● **Text excerpt**
The Housing Supply Puzzle

The Housing Supply Puzzle: Part 1, Divergent Markets

by Evan Karson, Joseph McGillicuddy, and B. Ravikumar

Over the past several months, the pace of U.S. home sales has shown few signs of growth, and as of February 2018, overall home sales were only slightly higher compared with year-ago levels. Analysts have pointed to a tight housing supply as the key constraint holding back the housing market. How­ever, statistics on housing inventories indicate shortages only for existing homes, while the supply of new homes remains at a relatively healthy level. Existing and new home supplies typically move in sync, which poses an important question: What has changed to prompt this decoupling?

One statistic used to gauge the health of housing inventories is the ratio of homes for sale to homes sold in a given month. This ratio, known as “months’ supply,” represents how long the current inventory of homes would last given the current sales rate and if no additional inventory is added to the market. Historically, the months’ supplies of new and existing homes have moved in tandem since new and existing homes tend to be close substitutes. However, Figure 1 shows that in 2015 the relative supplies of new and existing homes began moving in different directions: The supply of new homes remained relatively unchanged while the supply of existing homes fell to a historically low 3.6 months’ worth of inventory. This divergence implies that new and existing homes have possibly become weaker substitutes for one another.

To the extent that price reflects quality, recent home price data (Figure 2) reveal that the difference in quality between new homes and existing homes has widened over the past few years. In 2006, the median sales price of new single-family homes was just 10 percent above the median sales price of existing single-family homes. Since 2010, that gap has averaged over 30 percent. Statistics on housing characteristics and amenities similarly illustrate that new homes have been rising in quality. From 2010 to 2016, the average square footage of new homes increased by 10 percent, a significant increase over the trend seen from 1990 up to the 2007-09 recession. Over the same post-recession period, the fraction of new homes with at least four bedrooms increased from 35 percent to 46 percent, and the fraction of new homes with at least three bathrooms rose from 25 percent to 37 percent.

Why have new homes gotten nicer? One reason might be that as the recession hit, homebuilders focused more heavily on the high-end housing market where buyers were less affected by the economic downturn. Since then, rising construction costs, labor shortages, and a lack of desirable lots have pushed builders to continue operating in the upper end of the market where profit margins are higher. As a result, homebuyers looking for lower- and middle-tier housing have been increasingly priced out of the new-home market and forced to operate predominantly in the existing-­home market.1 This influx of buyers into the existing-­home market has, in part, resulted in slimmer inventories and widened the gap in housing supplies.

● **Task to carry out**
Please answer these questions from the housing supply article, one per line:
1. To what level did the supply of existing homes fall, in months' worth of inventory?
2. In 2006, by what percent did the median sales price of new single-family homes exceed that of existing single-family homes?
3. From 2010 to 2016, how much did the average square footage of new homes increase?
Rely only on the housing supply article when answering.

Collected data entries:
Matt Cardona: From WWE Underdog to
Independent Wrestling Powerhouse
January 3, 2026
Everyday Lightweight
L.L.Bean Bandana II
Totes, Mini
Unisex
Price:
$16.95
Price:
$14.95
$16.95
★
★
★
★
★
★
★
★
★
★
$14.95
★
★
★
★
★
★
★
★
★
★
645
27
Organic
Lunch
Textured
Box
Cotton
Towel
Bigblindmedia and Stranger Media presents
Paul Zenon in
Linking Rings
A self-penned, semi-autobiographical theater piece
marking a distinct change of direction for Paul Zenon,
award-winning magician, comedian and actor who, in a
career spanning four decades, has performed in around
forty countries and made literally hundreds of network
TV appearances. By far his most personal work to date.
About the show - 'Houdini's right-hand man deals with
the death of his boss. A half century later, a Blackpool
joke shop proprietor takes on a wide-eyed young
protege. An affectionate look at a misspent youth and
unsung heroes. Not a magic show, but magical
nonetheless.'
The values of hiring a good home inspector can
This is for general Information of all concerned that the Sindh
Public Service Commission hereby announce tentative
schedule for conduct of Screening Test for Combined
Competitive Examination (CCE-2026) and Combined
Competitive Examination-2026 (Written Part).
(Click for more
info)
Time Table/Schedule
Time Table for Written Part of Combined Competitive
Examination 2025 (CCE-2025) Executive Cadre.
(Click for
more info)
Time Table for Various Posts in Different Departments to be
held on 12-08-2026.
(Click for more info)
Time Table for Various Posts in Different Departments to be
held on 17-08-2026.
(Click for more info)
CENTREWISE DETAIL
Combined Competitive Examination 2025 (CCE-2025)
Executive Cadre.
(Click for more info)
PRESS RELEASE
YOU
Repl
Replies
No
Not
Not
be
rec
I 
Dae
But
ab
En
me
==
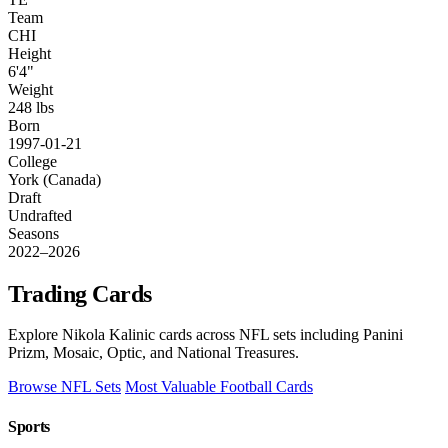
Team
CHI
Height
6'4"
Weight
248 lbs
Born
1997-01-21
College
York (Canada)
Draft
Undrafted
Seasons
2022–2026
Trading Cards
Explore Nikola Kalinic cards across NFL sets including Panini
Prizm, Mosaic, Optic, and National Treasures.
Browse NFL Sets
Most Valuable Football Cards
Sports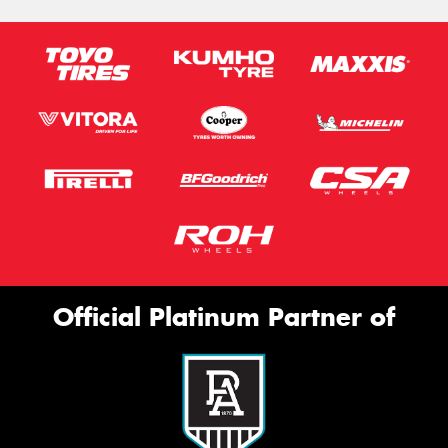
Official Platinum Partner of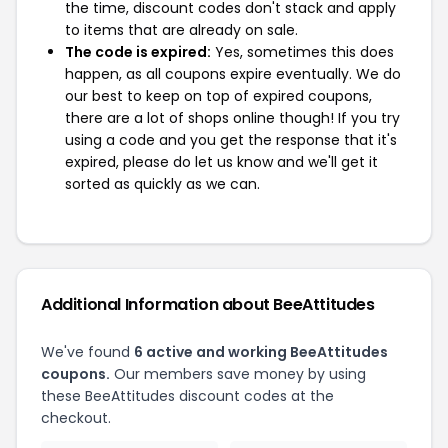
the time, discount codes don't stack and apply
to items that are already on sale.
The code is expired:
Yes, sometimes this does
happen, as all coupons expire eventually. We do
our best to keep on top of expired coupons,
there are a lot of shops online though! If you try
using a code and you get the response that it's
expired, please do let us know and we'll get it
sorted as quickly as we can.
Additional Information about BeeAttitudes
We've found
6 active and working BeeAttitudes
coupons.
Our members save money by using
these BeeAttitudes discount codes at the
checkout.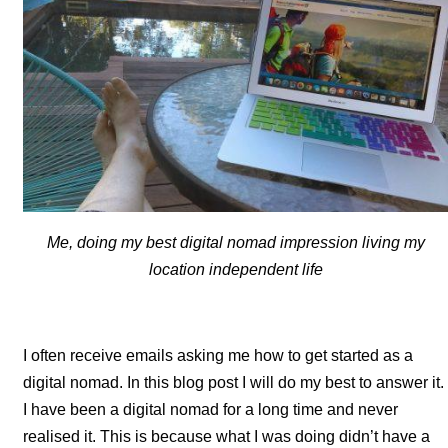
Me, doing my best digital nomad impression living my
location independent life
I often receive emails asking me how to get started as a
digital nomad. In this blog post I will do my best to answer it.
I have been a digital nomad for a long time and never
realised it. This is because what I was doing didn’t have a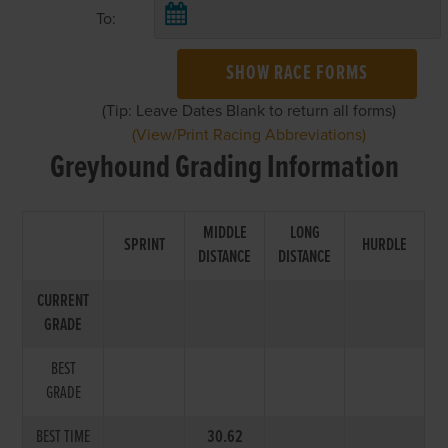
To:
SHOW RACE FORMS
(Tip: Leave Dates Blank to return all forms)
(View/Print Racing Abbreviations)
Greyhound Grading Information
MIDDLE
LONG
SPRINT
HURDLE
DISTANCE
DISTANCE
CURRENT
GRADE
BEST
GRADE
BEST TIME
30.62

● **Result for this exercise**
1. 3.6 months' worth of inventory
2. 10 percent
3. 10 percent